Стихотворения покоряли полнейшей искренностью автора. Было ощущение, что вот сейчас он обсуждает с нами только что им написанное и здорово смущён небрежностями, которые не устранены не ввиду отсутствия грамотности, необходимой для сочинения стихов, а исключительно из желания не упустить возможности растолковать себя, чтобы быть лучше понятым. Указания на себя, такого, каким он был в жизни, встречаются в творчестве Есенина во множестве, они его, что называется, пронизывают, и нам с другом они были настолько ясны в своей простоте, что мы уже с удовольствием принимали близко к сердцу его целиком, не разделяя на отдельные произведения и легко извиняя самые очевидные небрежности, каких немало обнаруживалось…
Отслужил Керес раньше меня, поступил в художественное училище. Буквально в километре оттуда был и мой вуз. Приезжая сдавать зачёты, я навещал друга. И на новом месте он был постоянно занят. От учёбы старался брать максимально. Постоянно подрабатывал на жизнь, выбивая заказы на оформительство где-нибудь на предприятиях, в конторах, в ближайшей церкви. Там работал по ночам и в выходные дни. Имел дело в основном, конечно, с халтурой. Но соучащиеся любили его, а потому и меня, гостя при нём, принимали как своего.
В комнате, где ютилось человек, кажется, двенадцать, приглашали на скромный перекус, наперебой посвящали в бездны своей будущей профессии и даже в личные пристрастия, увлечения. Брали с собой в натурную клетушку. Постоянно где ни придётся усаживали позировать.

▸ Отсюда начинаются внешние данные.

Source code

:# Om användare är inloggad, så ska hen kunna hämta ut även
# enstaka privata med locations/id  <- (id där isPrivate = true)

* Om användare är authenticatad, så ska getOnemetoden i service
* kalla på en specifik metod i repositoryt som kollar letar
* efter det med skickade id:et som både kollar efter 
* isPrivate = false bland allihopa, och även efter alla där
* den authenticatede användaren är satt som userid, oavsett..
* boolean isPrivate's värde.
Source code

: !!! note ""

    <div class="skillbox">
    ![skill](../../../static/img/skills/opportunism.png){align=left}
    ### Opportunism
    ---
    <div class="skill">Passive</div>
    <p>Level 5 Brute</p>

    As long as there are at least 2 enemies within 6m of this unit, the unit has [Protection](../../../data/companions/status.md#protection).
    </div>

Я был не в меру тощим из-за гастрита, со впалыми щеками и ввалившимися глазницами; броско торчали скулы. То, на чём рисовальщики предпочитают набивать руку и глаз. Возражать было нечему. Сообща обкатывали знания истории искусства, новинки. Жаркими были мнения о фильме «Андрей Рублёв»3
. Находили, что события в нём подавались умышленно тяжело, вязко, но, как произведением, восхищались. В кружке никого не нашлось, кто видел бы росписи Рублёва и Грека4 вживую и в таком большом количестве, так что кинокадры этого плана воспринимались не иначе как серьёзнейшее открытие.Но разными были оценки в соотношениях с историей.
Чуть ли не большинство утверждало: позже искусство росписи и украшения храмов никогда уже не поднималось на столь могучие и притягательные вершины.